9. Do you support or oppose holding a state constitutional convention? Why or why not?
I support a state constitutional convention because again, I believe in our people and the good that lies within the hearts of many. I have friends and family on both sides of this issue that I deeply respect. Many do not want a convention that could potentially change the constitution in fear of the bad things that may come out of it due to big money interests. I share their same concern but where I differ is that I truly believe that the people of Hawaii would be able to see through the money and vote down amendments that are not pono.
The people of Hawaii are some of the most amazing residents of any place I have ever been. The connection we have with the land, natural resources and culture is so strong. At the end of the day I believe, that if participation is high, many great things could come out of this convention such as a new way of thinking about our economy, ecosystems, and resources.
10. What should Hawaii be doing to prepare for the effects of climate change, including sea level rise and threats to the reefs?
We should be doing everything possible. As a master’s student studying Sustainability in Hawaii (one of the rare locations on earth that used to be close to 100 percent sustainable) it is clear that we can change this course if we have the political will. Many of the “goals” we have passed, such as renewable energy by 2045, are great targets to hit but they come with zero political consequences if we do not work hard enough to meet them. They are just promises that we have made and our progress has been less than stellar so far.
We need a complete change in the way we do things in our state. We have an economic model that views the ecosystem and our nature as inputs/outputs that we can infinitely extract from for our own selfish benefit (empty-world concept). We need to move toward an economic model that operates within the ecosystem (full-world concept).

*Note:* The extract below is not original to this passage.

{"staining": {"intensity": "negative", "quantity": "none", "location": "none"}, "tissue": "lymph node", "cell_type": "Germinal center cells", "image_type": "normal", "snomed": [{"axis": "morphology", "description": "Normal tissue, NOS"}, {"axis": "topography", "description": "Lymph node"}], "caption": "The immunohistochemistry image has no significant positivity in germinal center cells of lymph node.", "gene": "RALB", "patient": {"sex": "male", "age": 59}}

The boundaries of our economy must remain within the boundaries of the ecosystem because our planet and its resources are the most fundamental factors to our survival on this planet.
Once this is established we will be better positioned to seriously tackle climate change on our islands.
11. What do you see as the most pressing issue facing your district? What will you do about it?
The unsustainability of our economy (i.e. housing market) that is affecting our quality of life. All other issues are symptoms of this larger problem.
We currently have the ability to have the ideal human experience on our islands. We have perfect conditions to grow tons of nutrient-dense food all year around, a vast amount of cultural and historical practitioners with the knowledge of how to best take care of these unique islands, and enough aloha spirit to make it a reality.
Yet, we choose to live in an economy that funnels wealth to the top while we watch our families suffer and move away. We sell culture, natural resources and hard work to tourism and foreign investment. We keep electing politicians with the same mindset and don’t hold them accountable.
We could have: the No. 1 ecotourism location in the world; an economy that produces the most local jobs and products; a lifestyle of connection, compassion, and happiness where communities help one another and homelessness is no more. This is possible and I’ve dedicated myself to being a part of this reality, we just need the political will. You get to decide with your vote which direction we are headed in.